В это же самое время справлялись Неронии — праздник, аналогичный Олимпийским играм, только не в честь Зевса, а в честь Нерона. Ораторы, выступавшие там, изощрялись в раболепии, красноречии и лести на тему, что сама Мать-Земля возлюбила Нерона и римский народ паче других своих детей и одарила своими африканскими богатствами. Пропаганда была столь мощной, что в Риме не осталось ни одного здравомыслящего человека, все поверили в сокровища Дидоны. Не найти их уже было и нельзя, так как Нерон, не дожидаясь результата, истратил на игры в свою честь и раздарил любимчикам и народу весь остаток государственной казны.
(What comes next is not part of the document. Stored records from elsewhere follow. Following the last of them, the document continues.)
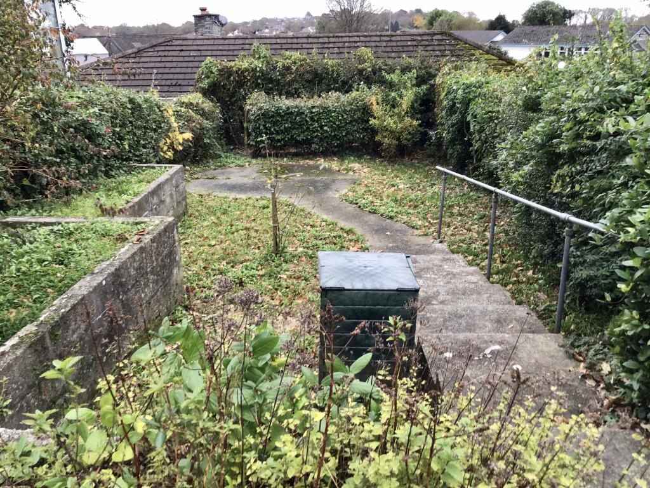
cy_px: 244
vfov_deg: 45.4
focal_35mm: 31
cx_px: 325
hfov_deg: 58.4
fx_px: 582
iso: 32
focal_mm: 3.3
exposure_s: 1/50
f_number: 2.4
Он и раньше сорил народными деньгами без совести и устали, а тут траты его стали просто безудержны. «И ожидание несметных богатств стало одной из причин обнищания государства», — с грустью писал Тацит.

Цезеллий же Басс, прибыв на родину, с помощью прикомандированной к нему когорты преторианцев согнал местных жителей и деятельно принялся рыть землю их руками. Каждый раз, переходя на новое место, он клятвенно заверял, что именно здесь находится искомая пещера. Солдаты и крестьяне перекопали весь его надел на два человеческих роста в глубину, затем землю его соседей, затем — землю соседей соседей. Будь Басс поумней или не настолько сумасшедшим, он сказал бы, что виной всему колдовство и чары: соблазнили и не отдали. Он же ходил изумленный более других, пока однажды не заявил:

«Удивительное и небывалое дело! Все мои предыдущие сновидения неизменно сбывались. И вот впервые Морфей обманул меня».

Тут наконец посланные поняли, с кем имеют дело, и прекратили поиск. По одной из версий, Басс из страха перед возмездием сам покончил с собой, по другой, его бросили в темницу, но впоследствии, признав невменяемым, выпустили, конфисковав все имущество на оплату раскопочных работ.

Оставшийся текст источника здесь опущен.